Um festival algo fatela?


Já foi tempo em que o festival da canção – de apuramento para escolher um representante para a eurovisão – era um acontecimento relevante no panorama dos espetáculos no nosso país… Com os resultados miseráveis de mais de cinquenta anos lá fora, foi caindo o interesse cá dentro. Com a vitória inesperada, no contexto europeu, o ano passado do nosso concorrente, quiseram dar novo impulso a este festival, tanto na criação, como na visibilidade do dito…sem que isso tenha gerado grande entusiasmo…para além do círculo por onde se movem esses interesses e vivências musicais.

Por várias razões não vi nada das pré-seleções para aquilo que foi feito no domingo passado, apurando as catorze canções, de onde foi selecionada a nossa representante para o festival da eurovisão e realizar, em Lisboa, em meados de maio.

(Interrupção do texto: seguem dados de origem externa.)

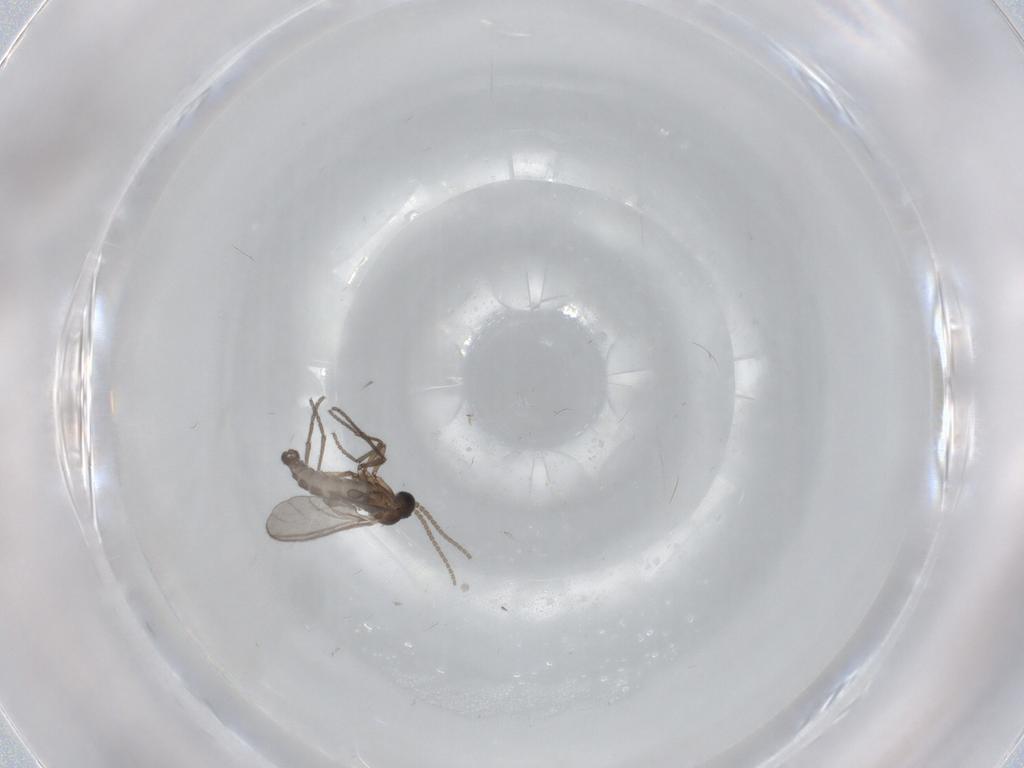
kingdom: Animalia
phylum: Arthropoda
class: Insecta
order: Diptera
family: Sciaridae
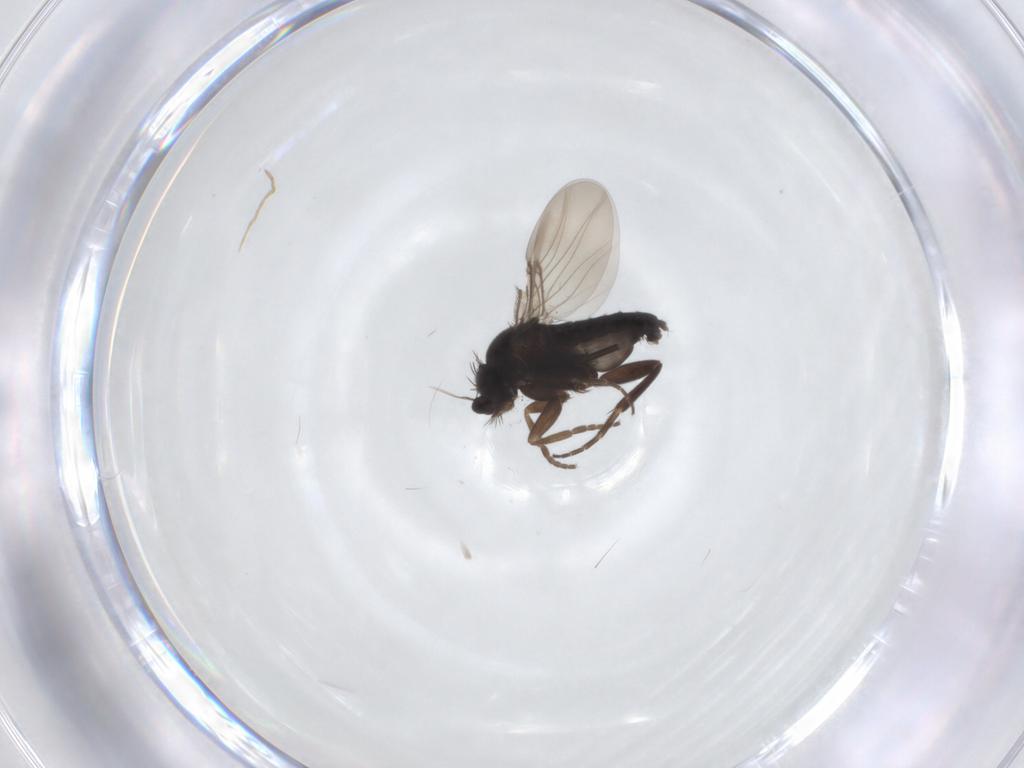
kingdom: Animalia
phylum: Arthropoda
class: Insecta
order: Diptera
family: Phoridae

O meu interesse foi muito pouco ou quase nulo, embora tenha assistido à declaração de vitória de quem se impôs ao resto da concorrência… Foi como não ter visto o desenrolar do ‘jogo’ e tenha colhido o resultado final, sem ter sabido como decorreu a ‘batalha’… tentando adivinhar os ‘meandros’ das conclusões derradeiras!

As palavras colocadas entre aspas – jogo, batalha e meandros – formam como que uma explicação para o uso do termo ‘fatela’ com que se titula este texto, sob a tónica da interrogação. Com efeito, na linguagem mais ou menos juvenil, fatela tem a ver com algo que não tem qualidade nem requinte ou bom gosto…andando a roçar o pimba, rasca, foleiro ou pindérico… Se acrescentarmos a este termo fatela as três palavras que referimos – jogo, batalha ou meandros – estaremos como que a fazer uma avaliação ao dito festival, onde parecia que se vivia um jogo do qual as regras estavam relativamente inquinadas – veja-se as tricas com uma das canções, acusando-a de plágio – numa batalha nem sempre lisa e sincera por todos os competidores, fazendo com que os diversos meandros se possam tornar suficientemente obscuros para a maioria do povo… 

= Porque será que as canções levadas aos festivais, mesmo as vencedoras, não fizeram grande sucesso entre o público consumidor de música, sobretudo daquele género, dito um tanto ligeira? Porque será que os maiores vendedores de música popular ou outra nem sempre concorreram ao dito festival da canção? Será coincidência ou foi um percurso assumido esse de os cantores/as mais populares fugirem da prestação de provas no festival da canção? Não haverá algo de ideológico – sabemos como a música é veículo de difusão – em muitos dos concursos de festival?

Apesar de ser uma cançãozinha de embalar – com o título ‘jardim’ – a vencedora deste ano terá estaleca para vingar nas lutas que tem de enfrentar? Será que a máquina posta à disposição do vencedor do euro-festival do ano passado vai estar disponível para este ano? Até que ponto seremos levados a sério pelo mundo do cançonetismo – tal como já aconteceu no futebol e noutros campos – por forma a não parecer que a vitória de 2017 foi mais do que uma confluência de bons desempenhos, mas sem continuação? 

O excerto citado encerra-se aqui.